On the day this letter was handed out in class, students were not told it was fake. Though that was done intentionally as a way to introduce the utopia/dystopia unit, 7th grade teacher Jenn Winston told The World she would not do this again, or at least would use the letter differently next time.
“On Tuesday, I handed out what I said is a copy of a letter going out to their parents and that I was giving it to them as an involved school representative so they have a heads up,” Winston said. “We read through it and I asked how they felt ... the responses were fascinating.”
The fake letter was supposed to be issued by a government agency called “Involve,” describing a four-step process to help students be successful in life. Step one was to inject students with an implant to monitor social and emotional health, and that participation was mandatory.
Step two was to test students to determine their strengths, and step three was to assign them to a division where they would be best suited, which included Administrative, Operative, and Proletarian, which is a working class.
Step four was “their life-long fulfillment of implementing contribution and citizenship” to society.
After going through the letter on day one with her students, when they believed it to be real, Winston said two-thirds were upset. Half of that group was upset about the shot with the implant, while the other half was upset they wouldn’t be able to choose their future career.

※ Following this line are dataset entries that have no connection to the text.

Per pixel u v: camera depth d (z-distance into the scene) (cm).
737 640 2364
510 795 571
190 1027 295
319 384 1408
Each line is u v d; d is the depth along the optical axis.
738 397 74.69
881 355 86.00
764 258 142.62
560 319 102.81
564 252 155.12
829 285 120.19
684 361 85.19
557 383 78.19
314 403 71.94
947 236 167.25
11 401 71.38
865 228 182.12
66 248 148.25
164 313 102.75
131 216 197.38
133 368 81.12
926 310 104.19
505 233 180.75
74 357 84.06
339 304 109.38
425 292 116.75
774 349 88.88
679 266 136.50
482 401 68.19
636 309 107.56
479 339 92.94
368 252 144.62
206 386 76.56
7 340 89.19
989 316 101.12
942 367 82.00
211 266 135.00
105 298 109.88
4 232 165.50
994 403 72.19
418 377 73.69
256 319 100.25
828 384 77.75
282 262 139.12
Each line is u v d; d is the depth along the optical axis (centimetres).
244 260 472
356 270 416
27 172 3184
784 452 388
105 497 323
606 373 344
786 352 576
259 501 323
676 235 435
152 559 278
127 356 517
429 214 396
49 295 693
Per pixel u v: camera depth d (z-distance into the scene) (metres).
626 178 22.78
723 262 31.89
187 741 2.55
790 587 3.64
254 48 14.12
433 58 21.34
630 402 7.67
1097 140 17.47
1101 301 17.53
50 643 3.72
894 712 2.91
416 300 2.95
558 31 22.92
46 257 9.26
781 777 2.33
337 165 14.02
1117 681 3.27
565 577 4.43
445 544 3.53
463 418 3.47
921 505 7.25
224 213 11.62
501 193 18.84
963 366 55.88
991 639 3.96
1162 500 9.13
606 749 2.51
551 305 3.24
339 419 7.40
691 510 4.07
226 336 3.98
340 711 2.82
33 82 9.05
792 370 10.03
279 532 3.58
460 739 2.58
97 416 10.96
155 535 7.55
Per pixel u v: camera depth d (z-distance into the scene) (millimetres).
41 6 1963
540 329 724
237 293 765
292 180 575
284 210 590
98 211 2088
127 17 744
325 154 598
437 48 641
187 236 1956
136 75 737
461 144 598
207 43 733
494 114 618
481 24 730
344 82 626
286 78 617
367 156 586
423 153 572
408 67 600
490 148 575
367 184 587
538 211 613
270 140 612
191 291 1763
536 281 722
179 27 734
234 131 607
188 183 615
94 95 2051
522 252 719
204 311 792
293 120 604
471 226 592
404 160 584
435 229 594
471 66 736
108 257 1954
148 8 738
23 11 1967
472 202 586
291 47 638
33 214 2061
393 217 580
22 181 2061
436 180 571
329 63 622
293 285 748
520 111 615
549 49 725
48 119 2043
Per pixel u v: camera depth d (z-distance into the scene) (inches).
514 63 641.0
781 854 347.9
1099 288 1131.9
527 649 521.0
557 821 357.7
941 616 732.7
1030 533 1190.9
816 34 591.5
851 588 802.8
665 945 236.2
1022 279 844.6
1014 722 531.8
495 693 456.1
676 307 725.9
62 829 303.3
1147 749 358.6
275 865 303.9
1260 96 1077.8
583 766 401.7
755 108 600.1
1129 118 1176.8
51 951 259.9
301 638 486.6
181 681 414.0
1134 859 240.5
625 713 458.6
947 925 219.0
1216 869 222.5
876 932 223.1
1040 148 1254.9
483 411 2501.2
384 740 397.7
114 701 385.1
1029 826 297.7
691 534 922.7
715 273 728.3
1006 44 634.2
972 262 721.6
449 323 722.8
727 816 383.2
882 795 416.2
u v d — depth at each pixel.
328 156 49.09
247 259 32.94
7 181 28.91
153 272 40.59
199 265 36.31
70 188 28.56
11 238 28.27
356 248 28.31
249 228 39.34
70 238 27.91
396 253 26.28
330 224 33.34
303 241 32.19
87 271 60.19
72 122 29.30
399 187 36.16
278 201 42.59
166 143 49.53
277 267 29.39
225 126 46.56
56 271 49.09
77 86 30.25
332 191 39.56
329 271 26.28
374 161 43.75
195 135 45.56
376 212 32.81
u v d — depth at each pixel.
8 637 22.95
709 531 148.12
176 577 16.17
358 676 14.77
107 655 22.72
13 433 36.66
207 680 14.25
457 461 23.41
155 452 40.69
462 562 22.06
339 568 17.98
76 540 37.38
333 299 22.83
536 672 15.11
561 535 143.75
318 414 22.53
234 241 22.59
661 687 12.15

“But a third of them was excited this would happen,” she said. “Their whole demeanor was calm and relieved.”
Of those, she said they were glad to not have to worry about their future.
“That sense of protection, a third of them clung to that,” she said. “Of the ones upset with it, about half said ‘it’s the government, so I guess it is okay.’”
Winston handed out the letter in the second period on Tuesday, Nov. 13. The idea was to let students believe it was real until Wednesday, Nov. 14 when she would explain the purpose behind the letter and the new unit they were studying.
However, after that second period class ended, Winston realized it would blow up beyond what she intended.
“I sent a copy of the fake letter to the parents and emailed them to let them know it is fake,” she said. “I said they are perfectly free to tell students it isn’t real, but I wouldn’t tell them until (Wednesday).”
When she did tell students on Wednesday that it wasn’t real, she stated off apologizing for any stress it caused them and let them know it wasn’t a prank.
“It was intended to get them to feel whatever reaction they came up with of the government taking over,” she said. “This is how it could happen and how an entity could take over and you trust the people saying these things. In real life, utopia has never happened because we all have free will and their personal reaction is perfect because it determines their future and how they react to outside forces.”
This letter specifically introduced the novel the class is now starting to read, which is City of Ember by Jeanne DuPrau.
“The parent’s reaction is completely valid, not knowing the background I had in mind,” Winston said. “The ones who didn’t get a chance to read my email, I told everyone today in class to please go home and tell your parents it wasn’t real. Hopefully tomorrow it will die down.”
The next time Winston plans on using this letter, she said, will be as propaganda instead of a thought-booster where students know immediately that it isn’t real.
“We apologize if folks were upset,” said Chad Putman, director of teaching and learning with the Coos Bay School District. “That wasn’t our intent with the lesson. Most of our curriculum goes through an adoption process. At times there are other lessons our teachers use to enrich the content and this is an example of that.”
“This was a learning experience,” he added. “We will adjust accordingly. It sounds like we’re on the right track, but don’t want to worry students or parents.”
After all was said and done, Winston had students tell her “this was a cool idea.”
“I may have gone about it in an unconventional way, but they are excited,” she said. “I am sincerely apologetic for any stress I caused.”